Но неужели какой-то там постмодернизм способен настолько поразить восьмилетнего мальчишку? Нет, так действует лишь чудо, случившееся перед глазами юнца и сопровождаемое громом и молниями. Что же такого захватывающего было в том домике, показанном мне Лейн-Дайером? Прежде всего, исключительная детализация. Резные медные дверные ручки величиной с кукурузное зернышко, разноцветные или тонированные стекла окон, медный флюгер, похожий на собаку с висящей в студии фотографии. Чем более законченной является вещь, тем она убедительнее. Сколько же времени ушло на создание этого дома? Ведь на то время — на часы? на дни? — остановился чей-то мир, пока его обитатель трудился над своим произведением. И результат убеждал нас в том, что вещь может быть доведена до конца, до совершенства и именно мы — а не Бог, не судьба — решаем, что она закончена.

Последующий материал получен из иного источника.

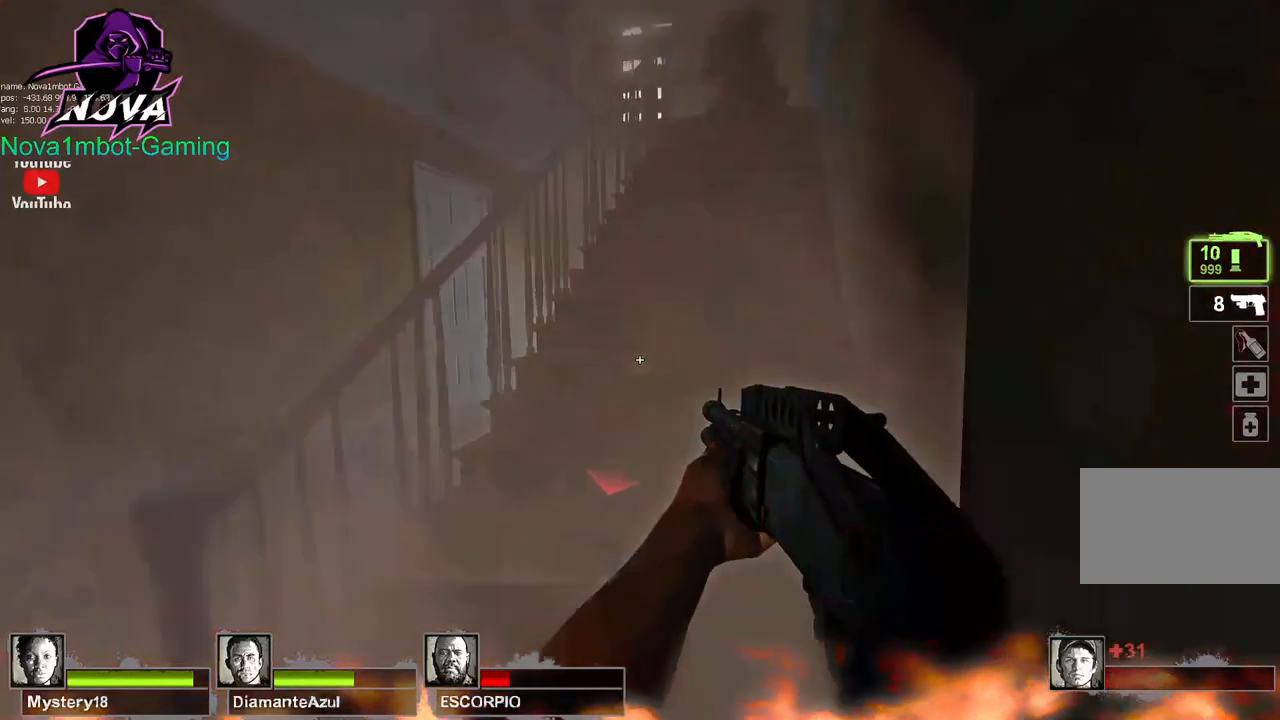
{"keys": ["w"], "mouse": [], "events": []}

   Я как зачарованный бродил вокруг, и все, к чему я прикасался, было либо удивительно красивым, либо просто очень надежным. И лишь одну странность заметил я: с одной стороны отсутствовала часть крыши, так что создавалось впечатление, будто одна из комнат верхнего этажа еще не закончена. В общем, это больше походило на вид дома в разрезе, из тех, что встречаются в журналах типа «построй сам».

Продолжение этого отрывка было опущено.